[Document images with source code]
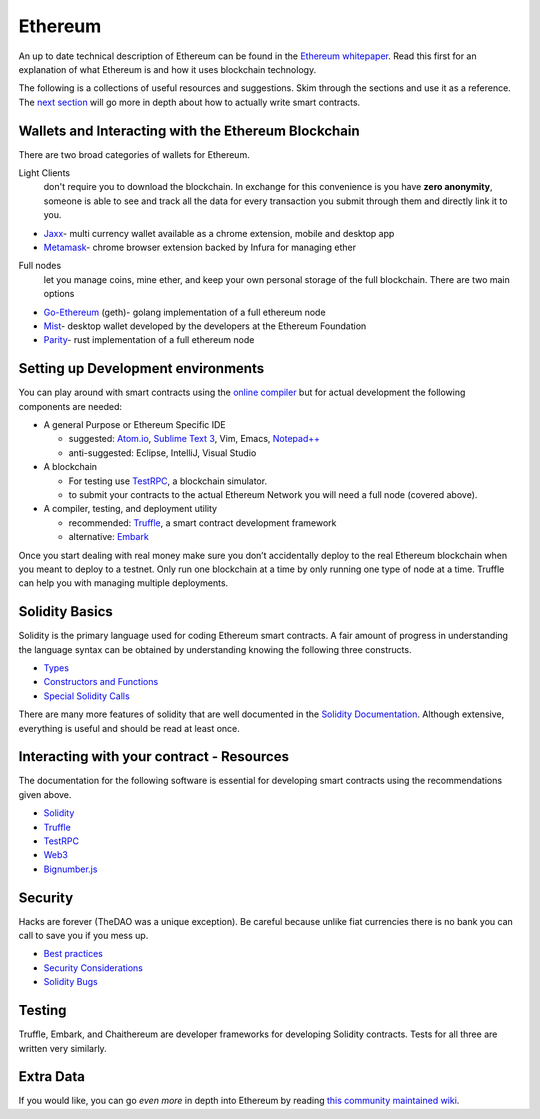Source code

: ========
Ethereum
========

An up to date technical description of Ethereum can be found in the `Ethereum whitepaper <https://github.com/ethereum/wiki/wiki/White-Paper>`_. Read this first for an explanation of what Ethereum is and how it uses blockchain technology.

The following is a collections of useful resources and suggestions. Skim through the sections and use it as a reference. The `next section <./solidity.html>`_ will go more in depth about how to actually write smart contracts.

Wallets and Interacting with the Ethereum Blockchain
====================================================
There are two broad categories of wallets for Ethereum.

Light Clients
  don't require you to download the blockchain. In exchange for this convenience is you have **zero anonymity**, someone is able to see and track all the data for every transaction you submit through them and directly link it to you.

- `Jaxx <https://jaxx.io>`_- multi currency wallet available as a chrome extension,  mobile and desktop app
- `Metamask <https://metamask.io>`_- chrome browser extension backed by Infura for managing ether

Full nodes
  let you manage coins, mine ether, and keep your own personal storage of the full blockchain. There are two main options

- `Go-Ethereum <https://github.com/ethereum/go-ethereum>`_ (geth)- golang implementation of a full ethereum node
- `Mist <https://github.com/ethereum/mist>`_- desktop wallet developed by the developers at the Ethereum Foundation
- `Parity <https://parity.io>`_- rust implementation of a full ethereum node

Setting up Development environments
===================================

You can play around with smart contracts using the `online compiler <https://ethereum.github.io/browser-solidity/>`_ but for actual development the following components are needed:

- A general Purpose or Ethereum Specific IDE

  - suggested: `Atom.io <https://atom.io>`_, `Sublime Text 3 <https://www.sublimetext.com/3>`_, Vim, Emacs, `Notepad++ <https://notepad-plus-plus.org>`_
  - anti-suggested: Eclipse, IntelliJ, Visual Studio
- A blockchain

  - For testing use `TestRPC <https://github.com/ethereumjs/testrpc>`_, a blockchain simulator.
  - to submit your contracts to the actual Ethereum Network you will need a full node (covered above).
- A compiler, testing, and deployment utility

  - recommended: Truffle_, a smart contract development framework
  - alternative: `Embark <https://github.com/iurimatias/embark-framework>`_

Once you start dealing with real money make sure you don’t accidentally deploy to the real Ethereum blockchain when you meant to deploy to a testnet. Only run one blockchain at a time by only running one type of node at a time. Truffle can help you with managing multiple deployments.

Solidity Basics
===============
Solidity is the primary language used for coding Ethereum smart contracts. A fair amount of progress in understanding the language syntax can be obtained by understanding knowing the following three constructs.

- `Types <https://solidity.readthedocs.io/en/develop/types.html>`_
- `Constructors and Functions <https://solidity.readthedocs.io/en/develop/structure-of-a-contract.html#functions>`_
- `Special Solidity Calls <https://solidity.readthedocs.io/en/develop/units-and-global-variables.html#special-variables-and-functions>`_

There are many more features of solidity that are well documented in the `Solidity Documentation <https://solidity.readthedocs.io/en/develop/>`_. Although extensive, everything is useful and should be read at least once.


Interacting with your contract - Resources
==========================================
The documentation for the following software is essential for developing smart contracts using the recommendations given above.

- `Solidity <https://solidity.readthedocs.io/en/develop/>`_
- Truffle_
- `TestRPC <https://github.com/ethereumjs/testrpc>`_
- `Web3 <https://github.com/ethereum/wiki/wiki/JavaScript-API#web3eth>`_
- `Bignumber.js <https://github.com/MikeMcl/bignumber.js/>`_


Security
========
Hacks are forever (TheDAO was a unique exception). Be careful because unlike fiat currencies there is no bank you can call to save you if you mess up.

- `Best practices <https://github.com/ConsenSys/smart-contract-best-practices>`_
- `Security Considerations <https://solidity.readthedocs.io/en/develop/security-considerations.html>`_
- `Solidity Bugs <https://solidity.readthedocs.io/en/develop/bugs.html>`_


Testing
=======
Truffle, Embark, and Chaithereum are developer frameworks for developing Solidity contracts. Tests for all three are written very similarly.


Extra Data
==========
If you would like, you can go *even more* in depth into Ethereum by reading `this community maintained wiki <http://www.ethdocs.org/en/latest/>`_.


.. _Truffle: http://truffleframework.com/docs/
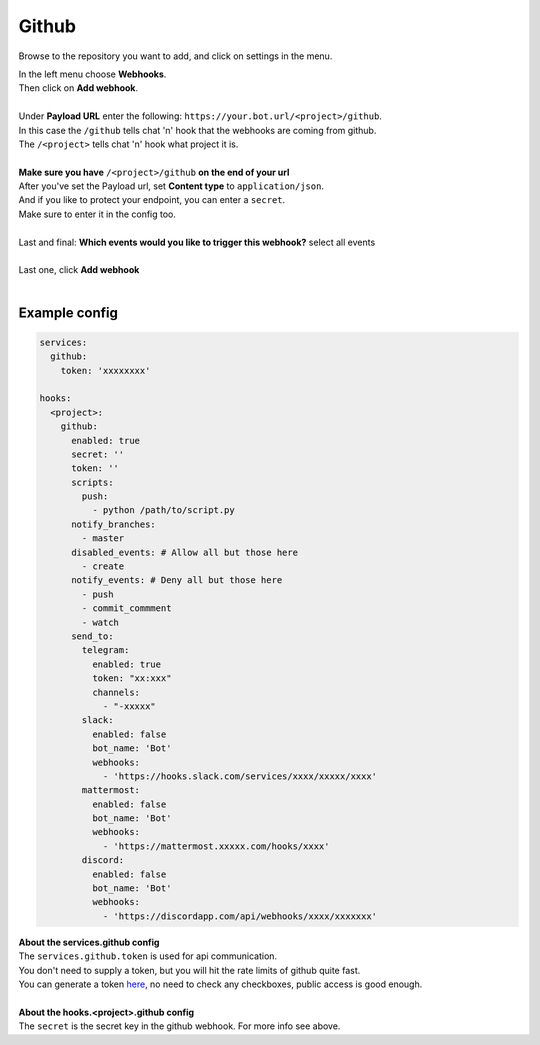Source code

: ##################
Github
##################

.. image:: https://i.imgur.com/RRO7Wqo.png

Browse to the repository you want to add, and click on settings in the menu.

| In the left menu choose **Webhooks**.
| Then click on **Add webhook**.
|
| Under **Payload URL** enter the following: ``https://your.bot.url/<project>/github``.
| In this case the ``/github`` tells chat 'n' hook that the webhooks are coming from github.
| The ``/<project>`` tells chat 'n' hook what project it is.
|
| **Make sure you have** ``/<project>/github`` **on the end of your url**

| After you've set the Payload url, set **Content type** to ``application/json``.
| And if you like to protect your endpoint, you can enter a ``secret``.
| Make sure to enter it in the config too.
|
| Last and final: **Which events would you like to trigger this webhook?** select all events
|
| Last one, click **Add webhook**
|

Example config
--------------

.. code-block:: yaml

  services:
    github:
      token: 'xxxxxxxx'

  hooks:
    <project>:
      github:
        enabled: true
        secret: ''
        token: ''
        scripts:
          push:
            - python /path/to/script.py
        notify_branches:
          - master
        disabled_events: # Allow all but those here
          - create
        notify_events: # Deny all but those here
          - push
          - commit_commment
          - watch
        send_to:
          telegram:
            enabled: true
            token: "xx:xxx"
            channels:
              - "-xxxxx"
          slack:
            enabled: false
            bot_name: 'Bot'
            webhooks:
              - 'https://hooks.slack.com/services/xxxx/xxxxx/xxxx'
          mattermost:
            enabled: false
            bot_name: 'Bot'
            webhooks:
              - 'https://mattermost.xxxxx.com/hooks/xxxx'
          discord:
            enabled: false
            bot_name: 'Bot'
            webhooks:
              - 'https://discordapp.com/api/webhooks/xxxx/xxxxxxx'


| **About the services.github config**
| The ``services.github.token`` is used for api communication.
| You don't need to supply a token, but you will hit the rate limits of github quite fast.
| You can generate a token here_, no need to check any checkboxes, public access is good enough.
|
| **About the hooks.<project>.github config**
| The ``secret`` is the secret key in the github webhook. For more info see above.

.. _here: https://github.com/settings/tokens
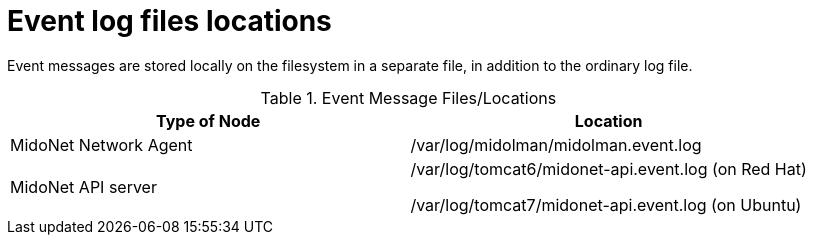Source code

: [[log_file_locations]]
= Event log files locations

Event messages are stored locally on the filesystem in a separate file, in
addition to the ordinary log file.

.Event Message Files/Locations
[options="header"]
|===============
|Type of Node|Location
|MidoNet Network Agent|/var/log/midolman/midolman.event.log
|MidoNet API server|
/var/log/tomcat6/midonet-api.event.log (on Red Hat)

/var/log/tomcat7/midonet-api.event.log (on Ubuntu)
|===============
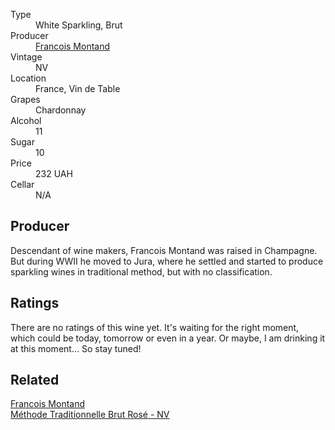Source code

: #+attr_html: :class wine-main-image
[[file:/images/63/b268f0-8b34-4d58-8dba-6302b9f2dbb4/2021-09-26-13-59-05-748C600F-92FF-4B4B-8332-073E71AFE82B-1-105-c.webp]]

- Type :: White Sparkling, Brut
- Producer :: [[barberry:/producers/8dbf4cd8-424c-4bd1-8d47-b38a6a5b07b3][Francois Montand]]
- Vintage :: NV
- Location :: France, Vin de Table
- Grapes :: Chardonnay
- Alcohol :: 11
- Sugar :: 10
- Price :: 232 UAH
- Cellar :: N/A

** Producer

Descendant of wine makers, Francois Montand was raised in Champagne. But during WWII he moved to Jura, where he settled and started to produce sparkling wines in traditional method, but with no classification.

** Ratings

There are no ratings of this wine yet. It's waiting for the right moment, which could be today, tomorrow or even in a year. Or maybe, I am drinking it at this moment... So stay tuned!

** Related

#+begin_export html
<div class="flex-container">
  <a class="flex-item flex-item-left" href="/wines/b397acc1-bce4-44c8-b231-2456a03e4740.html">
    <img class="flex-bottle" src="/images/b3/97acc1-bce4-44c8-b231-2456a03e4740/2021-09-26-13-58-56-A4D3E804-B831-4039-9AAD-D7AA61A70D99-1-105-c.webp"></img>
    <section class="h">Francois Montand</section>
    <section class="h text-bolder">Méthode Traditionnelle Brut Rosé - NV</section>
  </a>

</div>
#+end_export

TO DO => Look back at the data above. Transcribe exactly the lines starting at the line that contains "The following is" and ending at the line that contains "golang implementation of a full ethereum node".

RESPONSE AREA =>
The following is a collections of useful resources and suggestions. Skim through the sections and use it as a reference. The `next section <./solidity.html>`_ will go more in depth about how to actually write smart contracts.

Wallets and Interacting with the Ethereum Blockchain
====================================================
There are two broad categories of wallets for Ethereum.

Light Clients
  don't require you to download the blockchain. In exchange for this convenience is you have **zero anonymity**, someone is able to see and track all the data for every transaction you submit through them and directly link it to you.

- `Jaxx <https://jaxx.io>`_- multi currency wallet available as a chrome extension,  mobile and desktop app
- `Metamask <https://metamask.io>`_- chrome browser extension backed by Infura for managing ether

Full nodes
  let you manage coins, mine ether, and keep your own personal storage of the full blockchain. There are two main options

- `Go-Ethereum <https://github.com/ethereum/go-ethereum>`_ (geth)- golang implementation of a full ethereum node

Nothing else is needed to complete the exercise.